Current pork prices already the ‘best deal’ for consumers – importers group
MANILA, Philippines — The current prices of imported pork meat in Metro Manila markets may be the best deal that consumers may ever get after President Duterte over the weekend raised the imposed tariffs on pork to 10 percent from 5 percent, according to the country’s biggest importer group.
Meat Importers and Traders Association (Mita) President Jesus Cham said in an interview with Inquirer that imported meat prices may have already hit bottom following the compromise struck by economic managers and lawmakers to raise the pork tariffs anew.
Duterte’s Executive Order 134 raised the tariff on pork imports under the minimum access volume to 10 percent for the first three months and 15 percent in the next nine months.

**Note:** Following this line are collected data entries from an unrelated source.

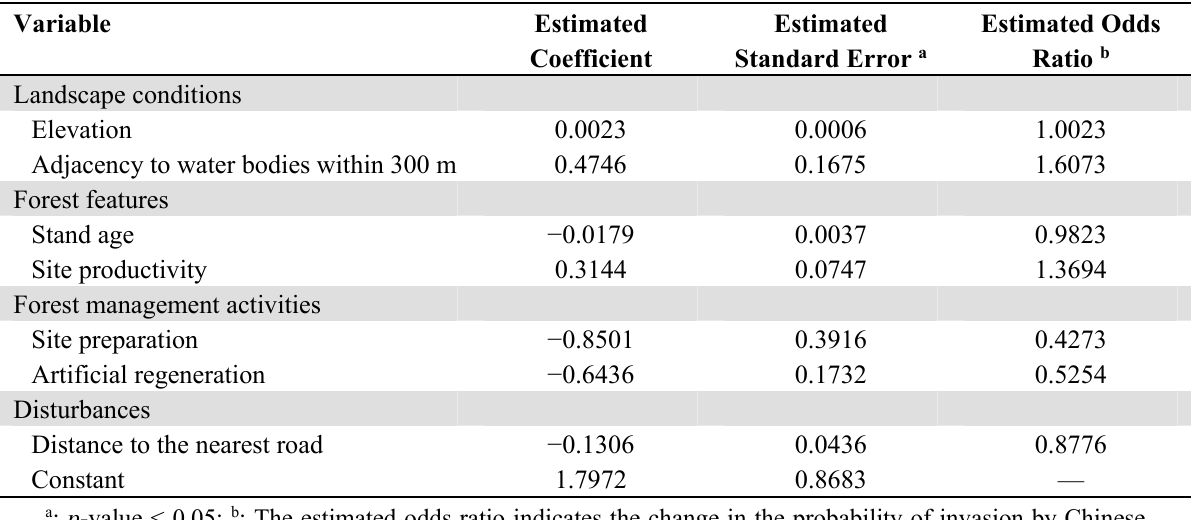
Table 2. Potential determinants of Chinese privet invasions of forested plots in Eastern Texas as indicated by results of stepwise multiple logistic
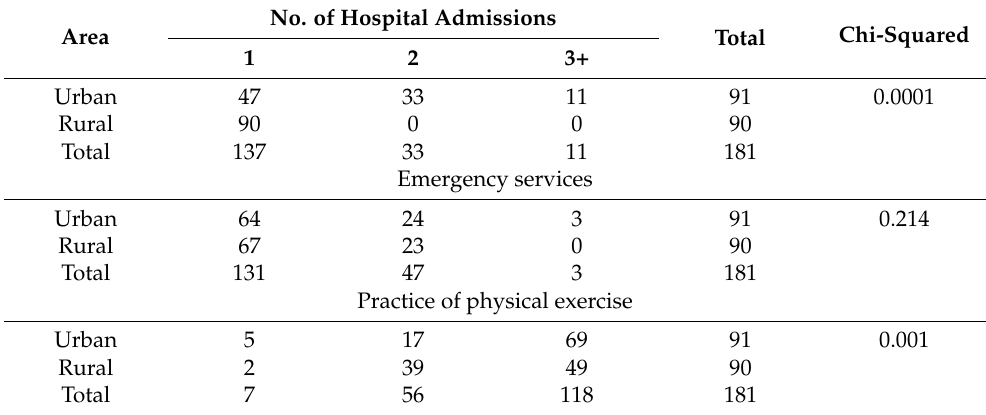
Table 4. Calculation of frequencies and association between health variables as a function of the participation in the educational organization or not of at-risk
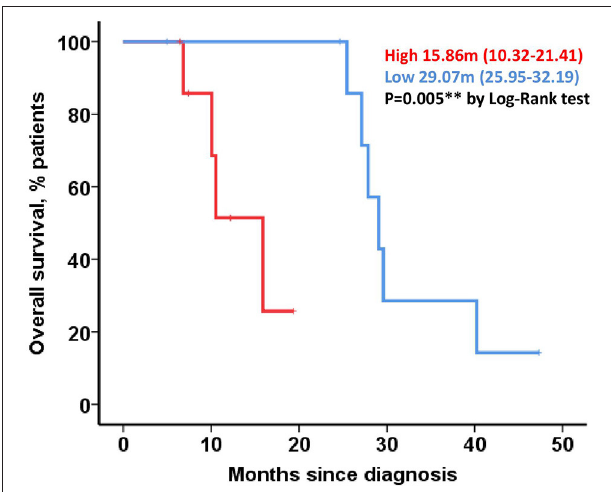
FIGURE 3 | Correlation of CHFR methylation with clinical outcomes in resectable patients. Kaplan-meier curve representing OS for resectable cohort and dichotomized by CpG-2 median methylation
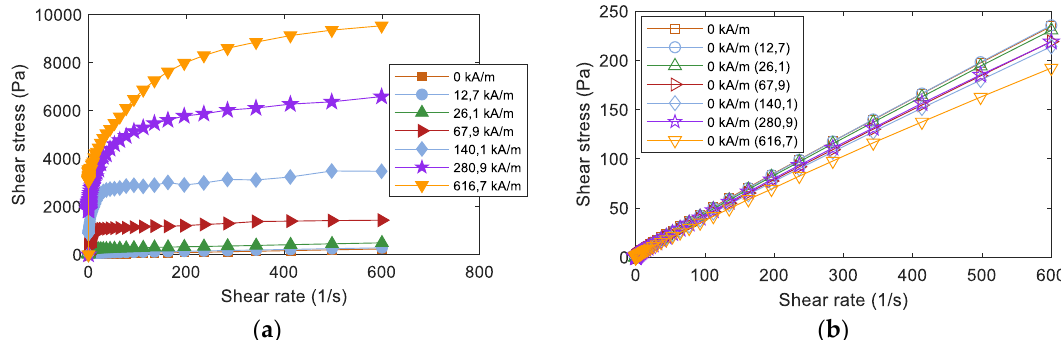
Figure 2. ( a ) Obtained rheological curves as a function of the applied magnetic field; ( b ) Reversibility of the rheological curves after applying a magnetic field and subsequent demagnetizing process. Measurements shown correspond to the nominal fluid FeCo-MRF-OA-MS.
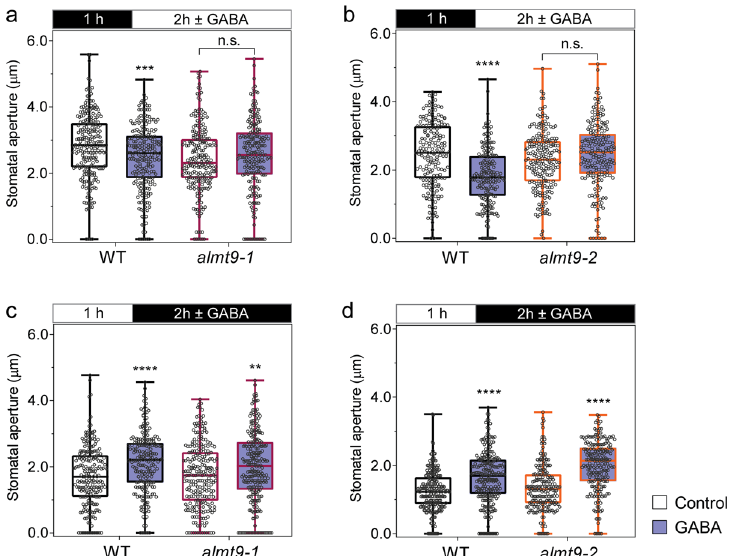
Fig. 7 The loss of ALMT9 abolishes GABA inhibition of stomatal opening but does not affect closure. a – d Arabidopsis WT and almt9 knockout plant stomatal aperture in response to light or dark. Epidermal strips were pre-incubated in stomatal measurement buffer for 1h under dark ( a , b ) or light ( c , d ), followed by 2h in light ( a , b ) or dark ( c , d ) as indicated by black (dark) or white (light) bars above graphs with ±2mM GABA; n = 236 for WT and n = 221 for almt9-1 with control treatment, n = 229 for WT and n = 215 for almt9-1 with GABA treatment ( a ); n = 223 for WT and n = 242 for almt9-1 with control treatment, n = 215 for WT and n = 256 for almt9-1 with GABA treatment ( b ); n = 183 for WT and n = 189 for almt9-2 with control treatment, n = 210 for WT and n = 197 for almt9-2 with GABA treatment ( c ); n = 236 for WT and n = 243 for almt9-2 with control treatment, n = 202 for WT and n = 220 for almt9-2 with GABA treatment ( d ). All data are plotted with box and whiskers plots: whiskers plot represents minimum and maximum values, and box plot represents second quartile, median and third quartile; statistical difference was determined by two-way ANOVA, ** P < 0.01, *** P < 0.001 and **** P < 0.0001. NATURE COMMUNICATIONS| (2021) 12:1952 |https://doi.org/10.1038/s41467-021-21694-3|www.nature.com/naturecommunications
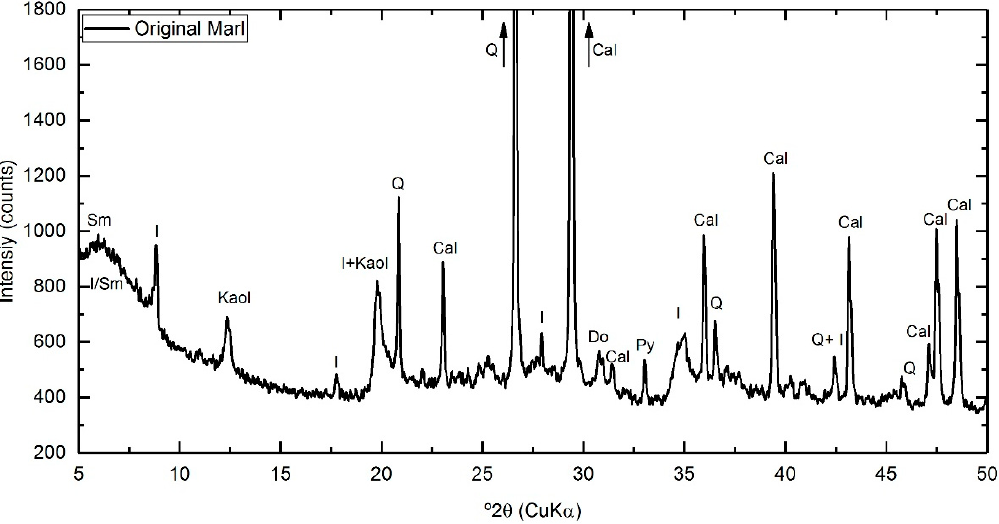
Figure 1. XRD-pattern of the raw blue marl. Cal: calcite; Q: quartz; Do: dolomite; I: illite; Kaol: kaolinite; Sm: smectite; I/Sm: mixed-layer illite-smectite. Table 1. Mineralogical semi-quantification composition (wt%) of the original and treated samples after the reaction period of 120 and 240 h. σ : 3 x Estimated standard deviation = 99.7% repeatability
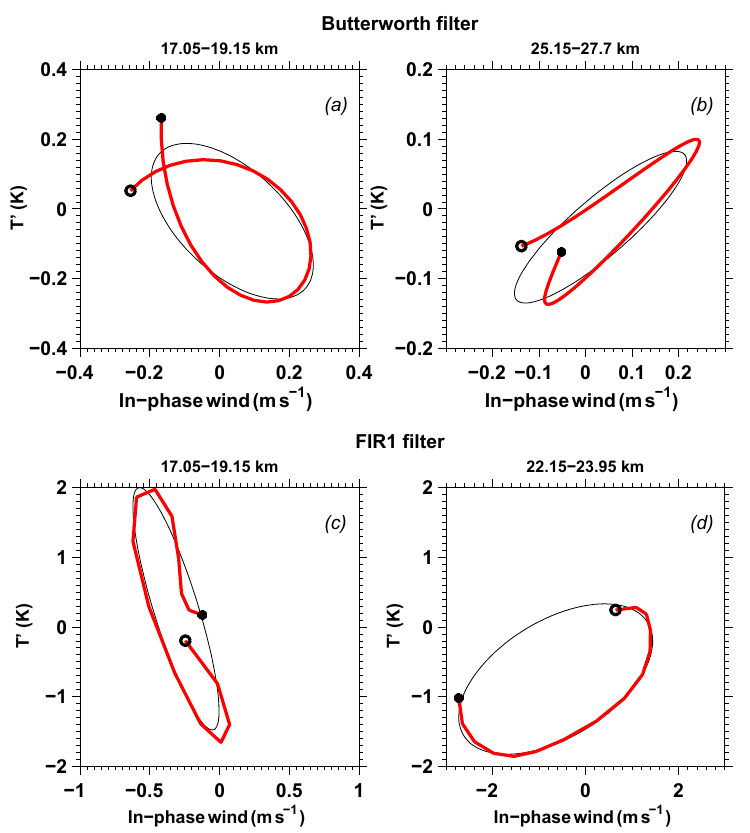
Figure 7. Hodographs of in-phase wind (ms − 1 ) versus temperature fluctuations (K) obtained using Butterworth (a, b) and FIR1 (c, d) filters. An open circle and a solid circle in each hodograph indicate the lowest and highest altitudes, respectively. The thin curves represent the elliptical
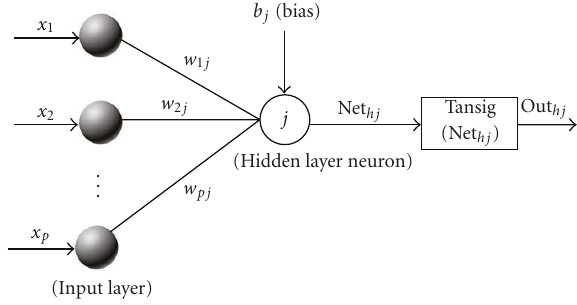
Figure 3: Input and output of a single hidden layer neuron.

For imports outside MAV, it was revised to 20 percent for the first three months and 25 percent in the succeeding months.
Under the law, duties are imposed upon the entry of cargo. This means that pork shipments that were ordered in April or when the five-percent tariff was imposed may still be slapped with a higher tariff upon arrival. Chances are, they will be.
According to a report by the National Economic and Development Authority, shipments of imported pork are taking time to arrive due to persistent logistics problems worsened by coronavirus-related lockdowns.
Moreover, the shortage of hogs in countries plagued by African swine fever (ASF) has driven global meat prices up as nations compete with available stocks.
Jerome Ong, president of the Philippine Association of Meat Processors Inc. and CEO of CDO Foodsphere Inc., said imports that were slapped with a 5-percent tariff are expected to arrive in the country by early May, but delayed shipping arrivals and higher freight costs overhauled the usual timetable for arrivals.
While some cargos have already arrived, the volume may not be enough to depress the prevailing meat prices and trim the country’s high meat inflation.
As of last week, price monitoring reports conducted by the Department of Agriculture showed that of the 33 public markets surveyed in Metro Manila, only 13 were able to sell frozen imported pork ham and pork belly. Prices ranged between P225 a kilogram and P350 a kilogram for both cuts.
Most vendors continued to sell fresh local pork priced at an average of P350 a kilo for pork ham and P380 a kilo for pork belly.
Mita, in a letter to selected Cabinet members and lawmakers, requested to extend the validity of reduced tariffs to five years from the current one year even amid the violent backlash from local hog producers.
“One year is definitely too short. Five years is a realistic outlook that producers and political leaders should accept,” said Cham.
“Even local hog practitioners and professionals will agree that if a vaccine [against ASF] is discovered today, it would take two to three years to fully recover. As it is, ASF is still spreading as seen from the reports of BAI (Bureau of Animal Industry),” he added.
Some hog-producing groups threatened to stage a “food holiday” if the five-year extension will be granted by lawmakers or the President, stressing that doing so would ultimately kill the domestic industry and jeopardize the country’s dream of attaining food security.
“If that happens, no one will produce anymore. Piggeries will close. Livestock stakeholders, not only those engaged in livestock but even those who are producing corn and poultry, will unite against that. We will boycott,” said Nicanor Briones, vice president of the Pork Producers Federation of the Philippines.